WASHINGTON, D.C. -- Within the World Wide Web, lies a whole world of information.
“We worried about hackers,” said University of Maryland professor Jennifer Golbeck, “but we didn't worry about essentially ‘surveillance capitalism’ – companies that make money by collecting data about us and selling it to other people.”
Those companies are known as “data brokers.” They operate with little oversight, but collect thousands of pieces of data about you every day.
What could it include?
If you have a store loyalty card – they know what you buy.
If you have an app – they can track your location and what websites you visit.
Credit reports, real estate transactions, job applications: all can be compiled by data brokers to paint a picture of who you are.
They don’t have to tell you about it and it’s all perfectly legal.
Prof. Golbeck specializes in data privacy at University of Maryland’s College of Information Studies and has looked at the way data brokers operate.
“For data brokers, in particular, people have tried [to find out what they know] and most of the time they won't share it because that's their product. The thing that has a value is all that data. So, they don't want to give it away,” she said. “It's their data. It's about you. And that, I think, is really the fundamental problem with how we think about data in the U.S. It is my data. It's information about me. But I don't have a right to it. I don't own it here.”
That is not the case in Europe, where the European Union enacted the “General Data Protection and Regulation” law in 2018. It regulates the processing of personal information and data and allows consumers to request a copy of the data collected about them – similar to the way people in the U.S. can get a copy of their credit report. Privacy experts say that’s what makes the need for federal oversight of data brokers so critical.

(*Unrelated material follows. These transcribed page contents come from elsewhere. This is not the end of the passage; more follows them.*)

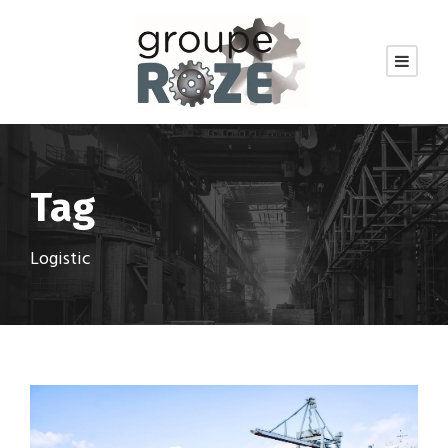
Tag
Logistic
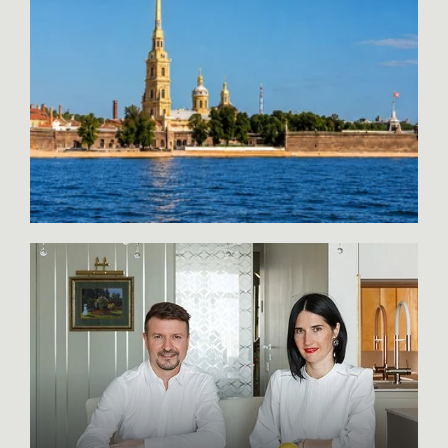
сделки сегодня проводится несложно:
приобретения объекта и получить
через Госуслуги можно удалённо
зеркальные гарантии от продавца, что
подписать агентский и предварительный
объект будет продан именно ему. В
договоры, а обеспечительный платёж
элитной недвижимости встречаются
оплатить онлайн.
абсолютно различные варианты — всё
индивидуально.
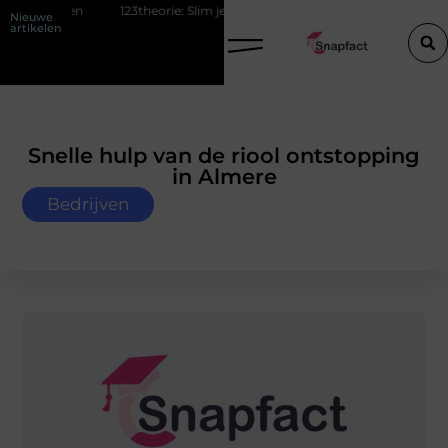
123theorie: Slim je theorie halen zonder eindeloos blokken
De pop
Nieuwe
artikelen
Snelle hulp van de riool ontstopping
in Almere
Bedrijven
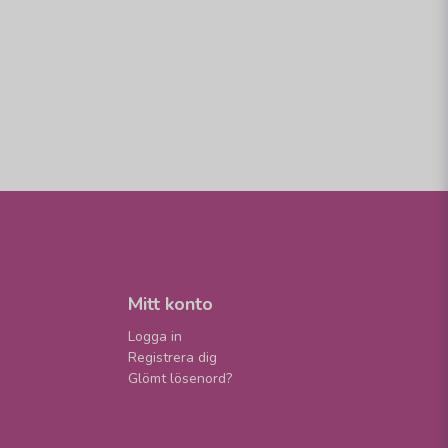
Mitt konto
Logga in
Registrera dig
Glömt lösenord?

“Ultimately, this is not a ‘David versus Goliath’ situation. It is not something that consumers can solve on their own,” said Alan Butler, senior counsel for the Electronic Privacy Information Center (EPIC) in Washington, D.C.

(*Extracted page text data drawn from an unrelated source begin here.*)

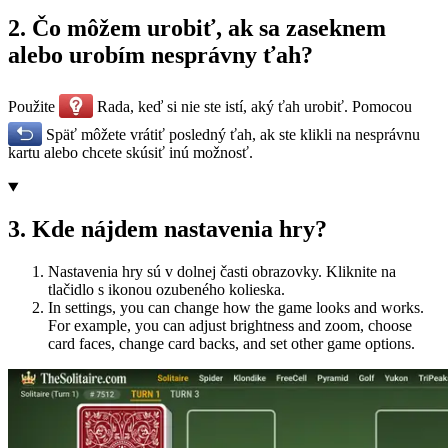
2
.
Čo môžem urobiť, ak sa zaseknem
alebo urobím nesprávny ťah?
Použite
Rada, keď si nie ste istí, aký ťah urobiť. Pomocou
Späť môžete vrátiť posledný ťah, ak ste klikli na nesprávnu
kartu alebo chcete skúsiť inú možnosť.
3
.
Kde nájdem nastavenia hry?
Nastavenia hry sú v dolnej časti obrazovky. Kliknite na
tlačidlo s ikonou ozubeného kolieska.
In settings, you can change how the game looks and works.
For example, you can adjust brightness and zoom, choose
card faces, change card backs, and set other game options.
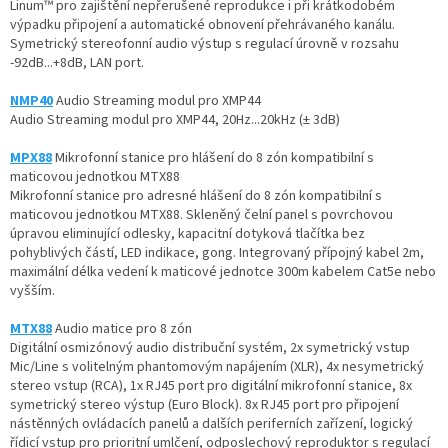
Linum™ pro zajištění nepřerušené reprodukce i při krátkodobém
výpadku připojení a automatické obnovení přehrávaného kanálu.
Symetrický stereofonní audio výstup s regulací úrovně v rozsahu
-92dB...+8dB, LAN port.
NMP40
Audio Streaming modul pro XMP44
Audio Streaming modul pro XMP44, 20Hz...20kHz (± 3dB)
MPX88
Mikrofonní stanice pro hlášení do 8 zón kompatibilní s
maticovou jednotkou MTX88
Mikrofonní stanice pro adresné hlášení do 8 zón kompatibilní s
maticovou jednotkou MTX88. Skleněný čelní panel s povrchovou
úpravou eliminující odlesky, kapacitní dotyková tlačítka bez
pohyblivých částí, LED indikace, gong. Integrovaný přípojný kabel 2m,
maximální délka vedení k maticové jednotce 300m kabelem Cat5e nebo
vyšším.
MTX88
Audio matice pro 8 zón
Digitální osmizónový audio distribuční systém, 2x symetrický vstup
Mic/Line s volitelným phantomovým napájením (XLR), 4x nesymetrický
stereo vstup (RCA), 1x RJ45 port pro digitální mikrofonní stanice, 8x
symetrický stereo výstup (Euro Block). 8x RJ45 port pro připojení
nástěnných ovládacích panelů a dalších periferních zařízení, logický
řídicí vstup pro prioritní umlčení, odposlechový reproduktor s regulací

This month, Sen. Kirsten Gillibrand (D-New York) introduced the “Data Protection Act of 2020.” Among other things, it would create a federal “Data Protection Agency” that would protect consumers and monitor where their data goes and how it’s used.

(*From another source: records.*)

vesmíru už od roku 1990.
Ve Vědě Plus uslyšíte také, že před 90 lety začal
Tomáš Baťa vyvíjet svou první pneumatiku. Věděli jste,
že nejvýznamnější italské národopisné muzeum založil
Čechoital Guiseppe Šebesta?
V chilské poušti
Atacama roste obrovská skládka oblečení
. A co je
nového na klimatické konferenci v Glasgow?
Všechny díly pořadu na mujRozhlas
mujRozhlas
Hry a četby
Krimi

“I think what we've seen over the past 10 years is an increase really an epidemic of data breach in this country. And that's really the result of the amassing of so much personal information in given places,” Butler said. “Really, we need laws that limit and control the collection of personal information rather than our current situation.”
California recently enacted a stronger data privacy law within that state: the California Consumer Privacy Act, which allows people to learn what data is being collected about them and allows them to opt out of having their data sold. Experts believe that law could end up having a cascading effect and spread to other states, but a federal law would be the only way to guarantee those protections to all Americans.
In the meantime, experts say in order to protect yourself, install a tracker blocker on your phone and browsers and set all your online settings to private.